(Stored dataset items)
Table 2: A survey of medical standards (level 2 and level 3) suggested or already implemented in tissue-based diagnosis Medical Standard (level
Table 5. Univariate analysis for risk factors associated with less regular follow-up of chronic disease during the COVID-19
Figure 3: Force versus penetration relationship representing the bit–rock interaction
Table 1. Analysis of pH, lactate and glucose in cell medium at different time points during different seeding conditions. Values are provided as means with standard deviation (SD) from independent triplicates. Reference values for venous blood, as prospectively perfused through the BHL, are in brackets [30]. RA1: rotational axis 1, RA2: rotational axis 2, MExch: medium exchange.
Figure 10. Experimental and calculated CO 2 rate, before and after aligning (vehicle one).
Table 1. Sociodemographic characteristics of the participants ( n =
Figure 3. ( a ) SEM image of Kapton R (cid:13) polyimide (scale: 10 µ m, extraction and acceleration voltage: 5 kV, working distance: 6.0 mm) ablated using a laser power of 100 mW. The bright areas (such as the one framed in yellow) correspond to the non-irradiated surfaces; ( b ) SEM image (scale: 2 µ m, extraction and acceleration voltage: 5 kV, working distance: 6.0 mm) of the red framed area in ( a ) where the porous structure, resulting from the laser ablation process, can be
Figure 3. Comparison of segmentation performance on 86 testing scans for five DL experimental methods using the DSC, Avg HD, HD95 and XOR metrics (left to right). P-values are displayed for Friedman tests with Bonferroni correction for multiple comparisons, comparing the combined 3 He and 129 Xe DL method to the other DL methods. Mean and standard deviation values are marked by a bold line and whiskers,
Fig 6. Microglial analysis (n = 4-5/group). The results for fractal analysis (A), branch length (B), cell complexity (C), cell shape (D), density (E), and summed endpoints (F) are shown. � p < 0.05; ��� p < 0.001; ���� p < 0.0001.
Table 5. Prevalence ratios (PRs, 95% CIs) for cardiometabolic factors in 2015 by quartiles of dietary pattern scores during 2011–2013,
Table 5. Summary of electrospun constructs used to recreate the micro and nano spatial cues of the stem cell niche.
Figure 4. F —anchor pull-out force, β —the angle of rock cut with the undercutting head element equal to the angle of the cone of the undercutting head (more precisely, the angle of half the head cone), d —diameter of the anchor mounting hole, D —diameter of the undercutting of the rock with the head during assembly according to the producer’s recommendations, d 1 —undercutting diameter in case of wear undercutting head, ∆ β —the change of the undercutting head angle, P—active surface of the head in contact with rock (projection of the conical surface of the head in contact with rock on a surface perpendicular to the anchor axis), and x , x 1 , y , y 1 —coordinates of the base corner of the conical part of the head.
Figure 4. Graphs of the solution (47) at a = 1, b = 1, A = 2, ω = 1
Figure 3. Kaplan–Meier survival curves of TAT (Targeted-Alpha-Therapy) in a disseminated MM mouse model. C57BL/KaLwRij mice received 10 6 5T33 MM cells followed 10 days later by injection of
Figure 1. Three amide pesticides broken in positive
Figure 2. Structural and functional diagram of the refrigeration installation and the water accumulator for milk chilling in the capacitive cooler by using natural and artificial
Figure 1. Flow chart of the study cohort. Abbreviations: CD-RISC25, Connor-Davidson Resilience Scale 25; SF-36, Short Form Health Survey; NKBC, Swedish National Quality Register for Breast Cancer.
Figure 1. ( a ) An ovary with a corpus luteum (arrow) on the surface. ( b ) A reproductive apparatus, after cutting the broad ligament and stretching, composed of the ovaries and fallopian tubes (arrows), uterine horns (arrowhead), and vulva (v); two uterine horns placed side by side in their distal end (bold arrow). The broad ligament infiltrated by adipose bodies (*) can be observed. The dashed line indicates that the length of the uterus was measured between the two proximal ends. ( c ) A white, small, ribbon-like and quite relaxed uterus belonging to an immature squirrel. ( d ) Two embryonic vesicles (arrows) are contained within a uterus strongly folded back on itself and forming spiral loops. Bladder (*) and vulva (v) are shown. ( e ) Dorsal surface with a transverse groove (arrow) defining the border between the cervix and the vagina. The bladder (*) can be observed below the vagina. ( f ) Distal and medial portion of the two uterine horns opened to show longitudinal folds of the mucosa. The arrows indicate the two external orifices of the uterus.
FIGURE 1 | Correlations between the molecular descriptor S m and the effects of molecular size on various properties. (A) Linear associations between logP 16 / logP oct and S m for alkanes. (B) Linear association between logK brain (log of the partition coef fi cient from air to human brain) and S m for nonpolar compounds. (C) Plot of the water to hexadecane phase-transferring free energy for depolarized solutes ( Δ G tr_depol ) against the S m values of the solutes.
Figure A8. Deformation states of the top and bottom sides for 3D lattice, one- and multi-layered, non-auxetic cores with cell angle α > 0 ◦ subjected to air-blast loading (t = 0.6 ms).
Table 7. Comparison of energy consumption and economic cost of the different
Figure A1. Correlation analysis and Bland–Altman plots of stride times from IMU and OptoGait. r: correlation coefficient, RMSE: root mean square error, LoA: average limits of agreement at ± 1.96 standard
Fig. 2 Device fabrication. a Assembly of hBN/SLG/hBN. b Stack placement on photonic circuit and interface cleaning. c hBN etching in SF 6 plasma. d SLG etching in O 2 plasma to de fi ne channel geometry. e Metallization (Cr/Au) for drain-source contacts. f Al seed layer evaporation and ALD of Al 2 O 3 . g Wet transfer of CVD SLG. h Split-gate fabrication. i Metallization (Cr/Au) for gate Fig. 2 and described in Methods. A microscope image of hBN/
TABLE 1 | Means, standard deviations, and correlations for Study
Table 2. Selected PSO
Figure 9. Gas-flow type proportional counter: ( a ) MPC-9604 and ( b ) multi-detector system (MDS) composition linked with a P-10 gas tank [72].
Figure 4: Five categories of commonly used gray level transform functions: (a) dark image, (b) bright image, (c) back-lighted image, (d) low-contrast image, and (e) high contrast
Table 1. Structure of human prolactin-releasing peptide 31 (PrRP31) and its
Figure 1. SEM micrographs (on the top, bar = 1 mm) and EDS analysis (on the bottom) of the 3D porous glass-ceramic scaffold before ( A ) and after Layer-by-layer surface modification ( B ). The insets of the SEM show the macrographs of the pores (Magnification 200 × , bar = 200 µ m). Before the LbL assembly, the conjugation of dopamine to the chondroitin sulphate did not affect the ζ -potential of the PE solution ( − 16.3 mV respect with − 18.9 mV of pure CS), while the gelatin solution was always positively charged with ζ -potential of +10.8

* [Exercise details]:
Starting at the line above that contains "Fig. 2 Device", write out each line exactly until the line that contains "Figure 9. Gas-flow" has been written, and stop there.

* [Answer to the exercise]:
Fig. 2 Device fabrication. a Assembly of hBN/SLG/hBN. b Stack placement on photonic circuit and interface cleaning. c hBN etching in SF 6 plasma. d SLG etching in O 2 plasma to de fi ne channel geometry. e Metallization (Cr/Au) for drain-source contacts. f Al seed layer evaporation and ALD of Al 2 O 3 . g Wet transfer of CVD SLG. h Split-gate fabrication. i Metallization (Cr/Au) for gate Fig. 2 and described in Methods. A microscope image of hBN/
TABLE 1 | Means, standard deviations, and correlations for Study
Table 2. Selected PSO
Figure 9. Gas-flow type proportional counter: ( a ) MPC-9604 and ( b ) multi-detector system (MDS) composition linked with a P-10 gas tank [72].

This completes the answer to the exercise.